● **PROBLEM DESCRIPTION**
In the records below, find the line with "Have A Question About This Topic?" and the line with "ang Remitly sa"; return exactly those lines and every line between them.

● **DATA FOR REVIEW**

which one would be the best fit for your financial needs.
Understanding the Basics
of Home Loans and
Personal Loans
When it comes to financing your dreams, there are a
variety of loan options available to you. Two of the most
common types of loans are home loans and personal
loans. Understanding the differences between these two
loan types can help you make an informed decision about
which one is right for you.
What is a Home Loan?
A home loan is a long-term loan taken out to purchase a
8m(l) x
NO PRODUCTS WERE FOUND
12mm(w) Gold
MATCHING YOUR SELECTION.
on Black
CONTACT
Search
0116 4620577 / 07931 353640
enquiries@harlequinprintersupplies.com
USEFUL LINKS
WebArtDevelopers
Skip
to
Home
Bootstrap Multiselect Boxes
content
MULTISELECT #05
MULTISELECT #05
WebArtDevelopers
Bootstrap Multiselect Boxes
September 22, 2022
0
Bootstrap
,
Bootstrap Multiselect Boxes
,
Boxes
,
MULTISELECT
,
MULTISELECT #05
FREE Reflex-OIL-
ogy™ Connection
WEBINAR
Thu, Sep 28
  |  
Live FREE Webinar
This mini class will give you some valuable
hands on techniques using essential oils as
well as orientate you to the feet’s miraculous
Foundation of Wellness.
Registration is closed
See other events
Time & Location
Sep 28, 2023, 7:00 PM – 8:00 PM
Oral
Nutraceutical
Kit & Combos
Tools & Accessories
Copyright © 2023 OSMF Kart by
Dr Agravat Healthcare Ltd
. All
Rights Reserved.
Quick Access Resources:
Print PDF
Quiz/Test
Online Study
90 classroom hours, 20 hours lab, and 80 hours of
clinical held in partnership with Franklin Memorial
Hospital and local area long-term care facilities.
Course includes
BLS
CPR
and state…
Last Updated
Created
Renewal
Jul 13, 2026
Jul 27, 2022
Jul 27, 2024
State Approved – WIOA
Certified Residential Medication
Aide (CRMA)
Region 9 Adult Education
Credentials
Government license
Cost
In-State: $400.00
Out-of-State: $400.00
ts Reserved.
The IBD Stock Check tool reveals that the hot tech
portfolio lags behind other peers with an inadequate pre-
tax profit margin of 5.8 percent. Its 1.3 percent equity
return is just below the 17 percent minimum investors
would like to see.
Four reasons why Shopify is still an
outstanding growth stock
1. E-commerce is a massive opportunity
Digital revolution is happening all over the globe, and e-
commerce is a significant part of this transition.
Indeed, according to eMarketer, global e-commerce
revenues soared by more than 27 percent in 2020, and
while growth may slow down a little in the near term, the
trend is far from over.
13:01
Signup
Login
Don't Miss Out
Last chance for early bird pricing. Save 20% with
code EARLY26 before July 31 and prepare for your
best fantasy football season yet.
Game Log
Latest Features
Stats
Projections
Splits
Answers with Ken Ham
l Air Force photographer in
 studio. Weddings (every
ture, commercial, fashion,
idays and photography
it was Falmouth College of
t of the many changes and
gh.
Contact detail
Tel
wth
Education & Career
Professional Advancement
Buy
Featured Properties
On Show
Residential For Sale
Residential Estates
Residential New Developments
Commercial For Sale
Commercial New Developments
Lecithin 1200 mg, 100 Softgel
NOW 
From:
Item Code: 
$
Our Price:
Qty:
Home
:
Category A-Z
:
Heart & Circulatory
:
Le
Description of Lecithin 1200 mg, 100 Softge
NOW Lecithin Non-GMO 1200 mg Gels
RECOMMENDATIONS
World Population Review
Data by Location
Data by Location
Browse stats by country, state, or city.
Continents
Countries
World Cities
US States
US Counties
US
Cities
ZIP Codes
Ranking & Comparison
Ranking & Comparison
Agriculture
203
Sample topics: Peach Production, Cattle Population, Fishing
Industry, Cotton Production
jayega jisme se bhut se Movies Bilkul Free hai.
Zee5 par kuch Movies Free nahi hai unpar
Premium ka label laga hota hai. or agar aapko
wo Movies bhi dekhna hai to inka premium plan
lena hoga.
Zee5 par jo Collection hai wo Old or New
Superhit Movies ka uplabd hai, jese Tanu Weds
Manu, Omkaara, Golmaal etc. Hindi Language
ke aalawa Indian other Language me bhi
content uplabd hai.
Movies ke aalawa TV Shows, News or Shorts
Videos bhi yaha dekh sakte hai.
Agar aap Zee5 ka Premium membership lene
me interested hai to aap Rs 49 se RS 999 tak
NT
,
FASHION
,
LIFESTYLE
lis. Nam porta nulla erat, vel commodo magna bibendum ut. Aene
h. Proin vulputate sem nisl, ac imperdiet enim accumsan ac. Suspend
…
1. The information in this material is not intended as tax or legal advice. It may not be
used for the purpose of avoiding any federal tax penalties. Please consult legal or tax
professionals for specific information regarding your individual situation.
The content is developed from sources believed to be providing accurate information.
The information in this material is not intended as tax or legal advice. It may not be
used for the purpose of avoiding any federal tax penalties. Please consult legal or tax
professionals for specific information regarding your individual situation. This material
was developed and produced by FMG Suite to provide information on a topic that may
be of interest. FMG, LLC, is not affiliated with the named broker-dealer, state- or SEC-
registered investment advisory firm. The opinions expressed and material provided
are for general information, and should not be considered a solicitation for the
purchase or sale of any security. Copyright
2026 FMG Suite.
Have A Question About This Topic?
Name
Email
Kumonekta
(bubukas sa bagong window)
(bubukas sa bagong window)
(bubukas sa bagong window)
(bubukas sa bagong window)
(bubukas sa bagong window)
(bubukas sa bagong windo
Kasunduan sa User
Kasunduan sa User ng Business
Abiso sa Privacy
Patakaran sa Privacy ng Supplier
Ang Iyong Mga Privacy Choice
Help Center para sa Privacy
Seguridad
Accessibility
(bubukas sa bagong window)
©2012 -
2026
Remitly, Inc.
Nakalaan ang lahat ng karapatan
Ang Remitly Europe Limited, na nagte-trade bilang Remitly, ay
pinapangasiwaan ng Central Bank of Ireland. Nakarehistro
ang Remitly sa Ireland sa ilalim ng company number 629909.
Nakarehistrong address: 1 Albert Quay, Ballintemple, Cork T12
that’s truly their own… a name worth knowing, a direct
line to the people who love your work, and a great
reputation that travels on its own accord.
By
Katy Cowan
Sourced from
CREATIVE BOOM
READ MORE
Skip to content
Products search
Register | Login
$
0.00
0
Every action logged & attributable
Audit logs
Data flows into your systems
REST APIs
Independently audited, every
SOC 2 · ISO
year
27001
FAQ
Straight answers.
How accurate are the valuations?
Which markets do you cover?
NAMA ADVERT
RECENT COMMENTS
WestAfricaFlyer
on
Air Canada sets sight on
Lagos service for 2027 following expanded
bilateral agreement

● **EXERCISE RESPONSE**
Have A Question About This Topic?
Name
Email
Kumonekta
(bubukas sa bagong window)
(bubukas sa bagong window)
(bubukas sa bagong window)
(bubukas sa bagong window)
(bubukas sa bagong window)
(bubukas sa bagong windo
Kasunduan sa User
Kasunduan sa User ng Business
Abiso sa Privacy
Patakaran sa Privacy ng Supplier
Ang Iyong Mga Privacy Choice
Help Center para sa Privacy
Seguridad
Accessibility
(bubukas sa bagong window)
©2012 -
2026
Remitly, Inc.
Nakalaan ang lahat ng karapatan
Ang Remitly Europe Limited, na nagte-trade bilang Remitly, ay
pinapangasiwaan ng Central Bank of Ireland. Nakarehistro
ang Remitly sa Ireland sa ilalim ng company number 629909.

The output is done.